Italy to toughen rape law to include non-consensual sex
ROME, Italy (AFP) — Italian Members of Parliament voted Wednesday to broaden the definition of sexual violence to include non-consensual acts, in a rare collaboration between Prime Minister Giorgia Meloni and opposition leader Elly Schlein.
Meloni’s far-right Brothers of Italy party voted together with Schlein’s centre-left Democratic Party (PD) in the lower house of parliament to update the penal code to make it easier to prosecute rape.
To become law the proposal must now go to a vote in the Senate, where it is expected to pass.
Rape is currently defined as being committed with physical coercion, threats or abuse of authority.
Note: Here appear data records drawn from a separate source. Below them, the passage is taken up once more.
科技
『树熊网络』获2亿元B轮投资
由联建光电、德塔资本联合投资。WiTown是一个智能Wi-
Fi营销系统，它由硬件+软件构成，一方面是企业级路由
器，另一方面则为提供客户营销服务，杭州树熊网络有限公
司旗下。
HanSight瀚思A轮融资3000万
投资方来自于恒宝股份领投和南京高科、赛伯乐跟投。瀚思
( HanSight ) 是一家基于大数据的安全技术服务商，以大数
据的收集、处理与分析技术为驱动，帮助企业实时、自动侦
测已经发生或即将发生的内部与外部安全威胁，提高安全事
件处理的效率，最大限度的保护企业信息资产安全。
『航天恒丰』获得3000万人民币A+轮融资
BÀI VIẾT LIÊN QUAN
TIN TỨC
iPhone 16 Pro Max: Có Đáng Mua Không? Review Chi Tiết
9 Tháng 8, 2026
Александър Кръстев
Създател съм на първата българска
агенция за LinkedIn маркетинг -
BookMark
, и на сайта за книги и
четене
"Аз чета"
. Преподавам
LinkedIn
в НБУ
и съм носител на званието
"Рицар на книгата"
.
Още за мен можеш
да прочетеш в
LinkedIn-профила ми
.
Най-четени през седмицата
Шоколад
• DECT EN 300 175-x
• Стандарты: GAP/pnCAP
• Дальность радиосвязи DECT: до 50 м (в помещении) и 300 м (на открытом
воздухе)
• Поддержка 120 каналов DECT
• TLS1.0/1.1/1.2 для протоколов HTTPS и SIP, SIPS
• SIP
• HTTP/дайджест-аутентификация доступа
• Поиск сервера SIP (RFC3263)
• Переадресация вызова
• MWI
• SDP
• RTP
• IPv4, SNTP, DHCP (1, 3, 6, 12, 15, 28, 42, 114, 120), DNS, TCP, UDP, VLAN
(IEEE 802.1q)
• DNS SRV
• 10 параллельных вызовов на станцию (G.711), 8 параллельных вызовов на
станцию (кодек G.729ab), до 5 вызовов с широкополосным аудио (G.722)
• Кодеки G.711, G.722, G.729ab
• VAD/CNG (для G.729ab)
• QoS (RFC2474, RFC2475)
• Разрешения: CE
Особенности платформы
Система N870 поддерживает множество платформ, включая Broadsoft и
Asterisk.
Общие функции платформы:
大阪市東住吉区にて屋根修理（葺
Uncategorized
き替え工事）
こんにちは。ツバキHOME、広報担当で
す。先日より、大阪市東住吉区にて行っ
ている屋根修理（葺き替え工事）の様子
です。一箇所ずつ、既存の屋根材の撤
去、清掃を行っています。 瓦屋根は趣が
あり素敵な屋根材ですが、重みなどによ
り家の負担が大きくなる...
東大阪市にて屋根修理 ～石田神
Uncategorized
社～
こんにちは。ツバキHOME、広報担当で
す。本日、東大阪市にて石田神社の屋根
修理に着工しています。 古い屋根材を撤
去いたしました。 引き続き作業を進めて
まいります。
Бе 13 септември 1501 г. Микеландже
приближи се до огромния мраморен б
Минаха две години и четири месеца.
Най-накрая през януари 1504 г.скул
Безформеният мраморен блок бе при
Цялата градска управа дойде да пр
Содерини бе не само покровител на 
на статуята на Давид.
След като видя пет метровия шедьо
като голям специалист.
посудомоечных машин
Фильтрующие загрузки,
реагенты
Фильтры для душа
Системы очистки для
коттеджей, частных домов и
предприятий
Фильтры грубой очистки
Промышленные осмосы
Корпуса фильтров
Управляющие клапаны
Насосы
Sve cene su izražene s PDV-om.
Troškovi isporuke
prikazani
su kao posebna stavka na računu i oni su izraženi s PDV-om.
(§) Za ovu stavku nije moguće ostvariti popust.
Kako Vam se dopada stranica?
Advocates say the updated law would make it easier to report and prosecute sexual assault, removing the onus for victims to show physical signs of abuse.
The law does not change the penalty, which remains a prison sentence of between six and 12 years.
Democratic Party MP Laura Boldrini, who put forward the proposal, said it was needed because in Italy “the prejudice persists that holds women responsible for sexual violence against women”.
Broadening the definition of rape would give “centrality to women’s will in the sexual sphere, to this day still culturally considered subordinate” to what men want, she said.
It would also shift the focus in trial to the perpetrator’s conduct, rather than determining whether the victim did enough to defend herself.
The lower chamber of parliament’s Justice Commission approved the amendment last week after it was backed directly by Meloni and Schlein.
It follows several controversial rulings in rape cases in recent years which have sparked national outrage.
In one of the most recent, an Ancona appeals court overturned the acquittal of a 25-year-old man accused of raping a 17-year-old in a car.
He was initially found not guilty on the grounds that the victim, who stayed in the car with the man after another couple got out, should have anticipated she might be assaulted, because she was not a virgin.